There was a long succession of months during which things went on after this fashion. Very weary months to Esther; indeed, months covered by so thick a gloom that part of the child's life consisted in the struggle to break it. Letters did not come frequently from Pitt, even to his father and mother; he wrote that it was difficult to get a vessel to take American letters at all, and that the chances were ten to one, if accepted, that they would never get to the hands they were intended for. American letters or American passengers were sometimes held to vitiate the neutrality of a vessel; and if chased she would be likely to throw them, that is, the former, overboard. Pitt was detained still in Lisbon by the difficulty of getting passports, as late as the middle of March, but expected then soon to sail for England. His passage was taken. So Mr. and Mrs. Dallas reported on one of their evening visits. They talked a great deal of politics at these visits, which sometimes interested Esther and sometimes bored her excessively; but this last bit of private news was brought one evening about the end of April.

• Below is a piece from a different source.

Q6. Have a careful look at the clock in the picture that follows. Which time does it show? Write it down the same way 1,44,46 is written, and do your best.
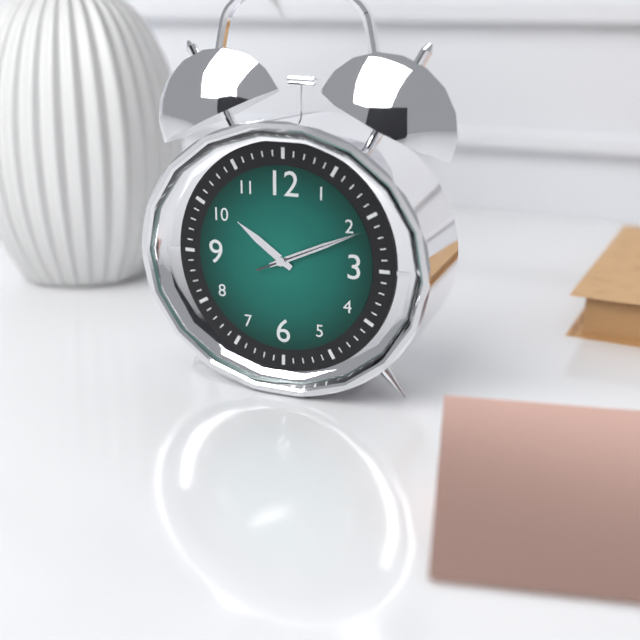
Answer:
10,11,11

'He has not gained much by his winter's work,' remarked the colonel.
'He might as well have studied this term at Yale.'
'He will not have lost his time,' said Mr. Dallas comfortably. 'He is there, that is one thing; and he is looking about him; and now he will have time to feel a little at home in England and make all his arrangements before his studies begin. It is very well as it is.'
'If you think so, it is,' said the colonel drily.
The next news was that Pitt had landed at Falmouth, and was going by post-chaise to London in a day or two. He reported having just got Lord Byron's two last poems,—'The Corsair' and 'The Bride of Abydos'; wished he could send them home, but that was not so easy.